Open the scenario, name it, add your demo scene, and optionally add a description.
In your res:// folder, find and open rtisettings.tres.
By default, Home Scene should be filled. If not, add the defaulthome.tscn scene from the package. Add your scene in the Scenarios property.
Change your Main Scene in project settings to defaulthome.tscn from the package.

Now, if you run the project, you should be able to select your scenario and press Load from the runtime control in Inhumate Viewer. Your demo scene has now loaded. Press Start and run around, spawn and interact with boxes and see the viewer mirror your actions. Try the other controls: Pause, Stop, and Reset.

Support playback and co-simulation

To support playback and co-simulation, the scene needs an RTI spawner that dynamically adds entities (the player and spawned boxes).

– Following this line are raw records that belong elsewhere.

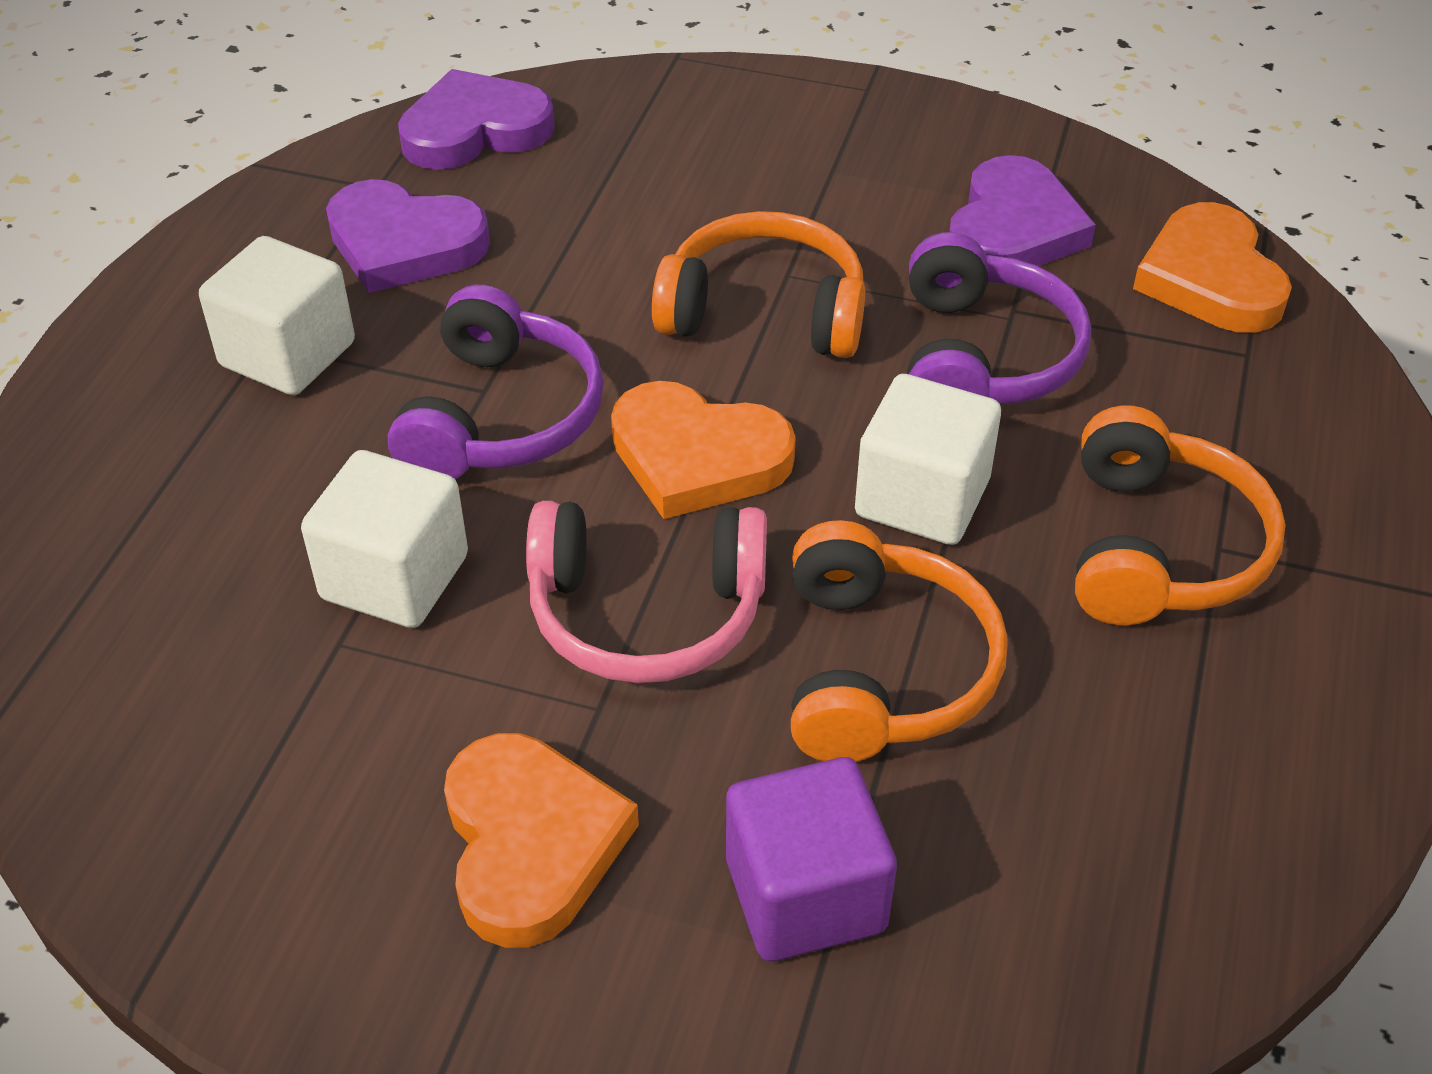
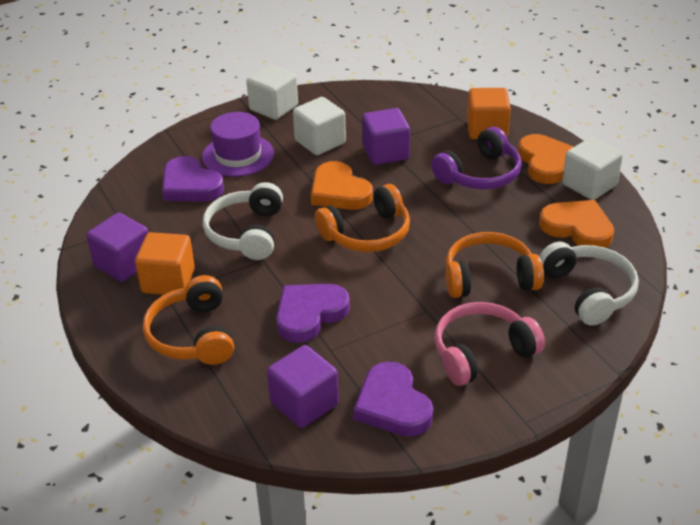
orange cube: none = 0 -> [135,232,195,295] [467,88,511,139] = 2
purple cube: [726,757,897,962] = 1 -> [87,213,148,282] [267,345,339,428] [362,108,410,165] = 3
purple hat: none = 0 -> [202,112,274,177] = 1
purple headphones: [388,285,604,479] [907,232,1091,404] = 2 -> [431,127,522,189] = 1
white headphones: none = 0 -> [203,182,283,260] [539,242,639,326] = 2

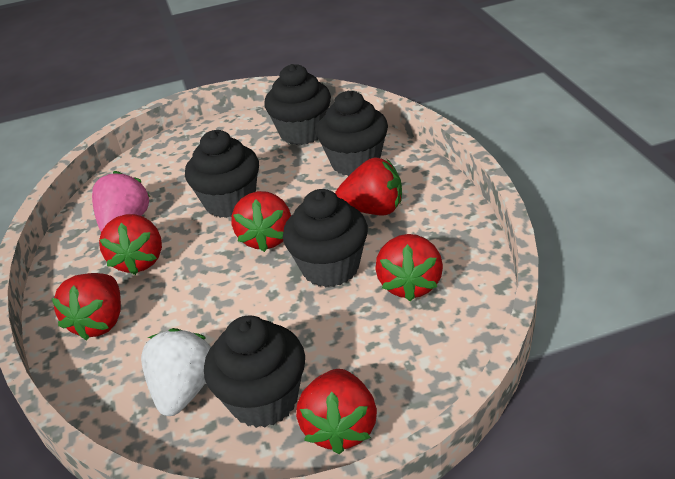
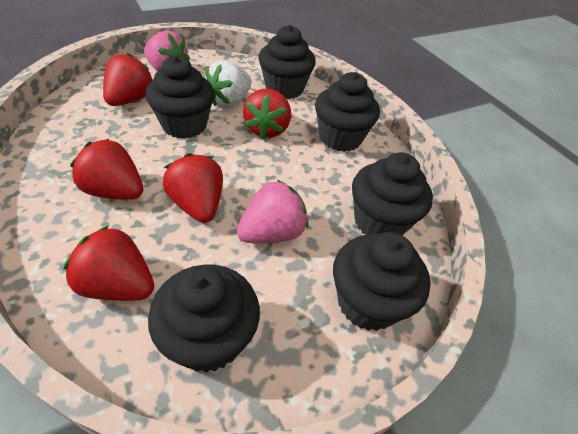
black cupcake: [185,130,259,218] [204,316,305,428] [264,64,331,145] [283,189,368,287] [316,91,388,176] = 5 -> [145,56,214,139] [148,265,260,373] [259,25,316,99] [315,72,380,152] [333,232,431,331] [352,152,433,235] = 6
pink strawberry: [92,171,150,232] = 1 -> [144,31,190,71] [237,180,308,243] = 2
red strawberry: [51,273,121,340] [99,214,162,275] [231,191,291,252] [296,369,377,454] [335,158,402,215] [375,234,443,301] = 6 -> [63,226,154,301] [70,139,143,200] [103,53,153,106] [163,153,223,223] [243,89,291,139] = 5

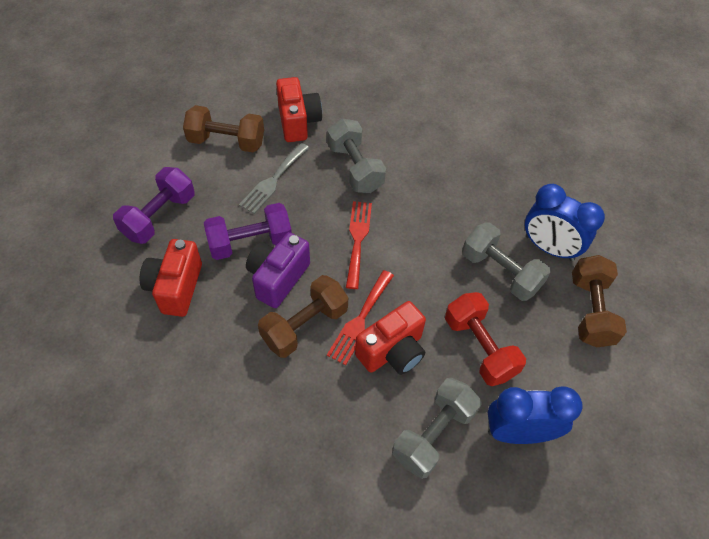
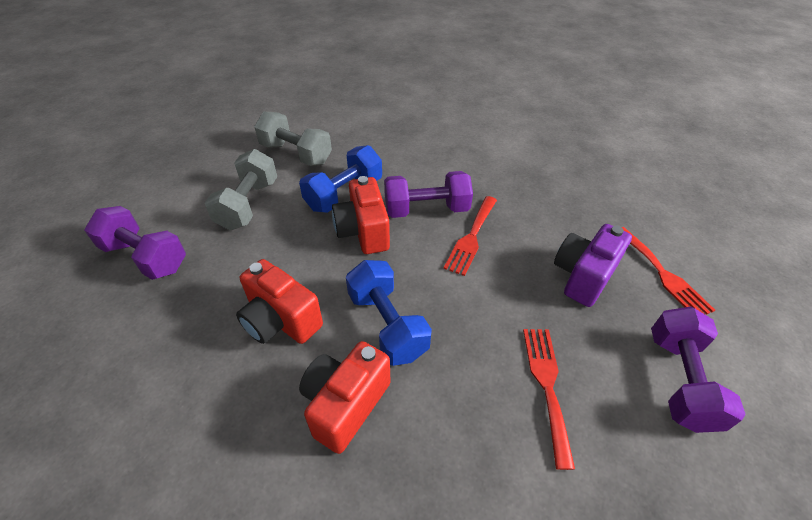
blue clock: [488,387,583,444] [525,184,605,261] = 2 -> none = 0
blue dumbbell: none = 0 -> [299,145,382,213] [346,260,432,366] = 2
brown dumbbell: [183,105,264,153] [258,275,348,358] [572,255,627,347] = 3 -> none = 0
grey dumbbell: [327,118,386,193] [392,378,482,479] [462,222,551,301] = 3 -> [205,149,277,230] [254,111,332,166] = 2
grey fork: [239,143,309,214] = 1 -> none = 0
purple dumbbell: [113,167,195,244] [204,203,292,260] = 2 -> [84,206,186,280] [384,171,473,218] [651,307,746,433] = 3
red dumbbell: [445,292,526,386] = 1 -> none = 0
red fork: [327,270,394,365] [346,201,372,289] = 2 -> [444,196,497,276] [523,329,575,470] [622,227,715,315] = 3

Remove the player from your demo scene. Spawning will be handled by the RTI spawner.
Create a copy of the player with the controller script excluded. Name it PlayerPlayback. This object will act as a “remote representation” during playback, ignoring any inputs.
Create multiple empty Node3D (three is fine) and place them around the arena. These will act as spawn points.
Add the RTISpawner node to your demo scene.
In the spawner node, add the box and player playback scenes in Spawnable Entities with their respective types.
Specify the player scene and add the player spawn points.

With this setup, you are ready to test playback and co-simulation using Inhumate Recorder.

Load a scenario, press Start, play for a bit, then press Stop followed by Play.
Replay earlier recordings using the three dots menu and selecting Play.
Run another instance of the project to test co-simulation and verify you can see the other player.

Conclusion

You have now completed the basic setup for integrating the Inhumate Suite with a Godot project. Playback and co-simulation should be working, and you are ready to continue experimenting with additional features and configurations.